There has been a surge of data highlighting the impact of procedure techniques and type of needle used (single bevelled vs. triple bevelled; manual vs. powered devices, etc.) on the quality and adequacy of the marrow specimen obtained [6, 7, 13,14,15]. Some centers across the USA like Washington University School of Medicine do in fact practise collection of marrow aspirate into EDTA tube as well as performing a gross inspection of trephine cores by their operators (nurses) before submitting to the hematopathology department [13]. They reported that triple bevelled biopsy needles procure better length but microscopically evaluated inferior quality of trephine cores and more hemodiluted aspirate materials when compared with the same obtained by single bevelled biopsy needle. However, no correlation of gross findings was reported in that study [13]. We do also suggest that using a single insertion site single needle technique may have a more hemorrhagic (reddish) trephine core compared to double needle technique which may cause gross interpretation tricky.
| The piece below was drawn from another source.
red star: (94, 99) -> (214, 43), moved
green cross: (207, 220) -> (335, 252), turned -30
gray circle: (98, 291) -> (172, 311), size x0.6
The major strength of our study is that of meticulously describing the gross (macroscopic) appearance of trephine core biopsy from a sizable number of cases by a pathologist who was blinded to the underlying diagnoses. To the best of our knowledge, correlation between gross and microscopy in bone marrow trephine pathology has not been previously described in the literature. Using simple descriptors such as “normal” or “abnormal” for age was easily reproducible among operators. The retrospective nature of the review, possible operator bias, and non-inclusion of potential confounding factors could be considered limitations of our study. To conclude, abnormal appearance of trephine core may provide valuable clue for specific underlying bone marrow disease. Careful documentation of such on-site procedural information should be a part of mandatory preanalytical checklist as suggested by ICSH guidelines.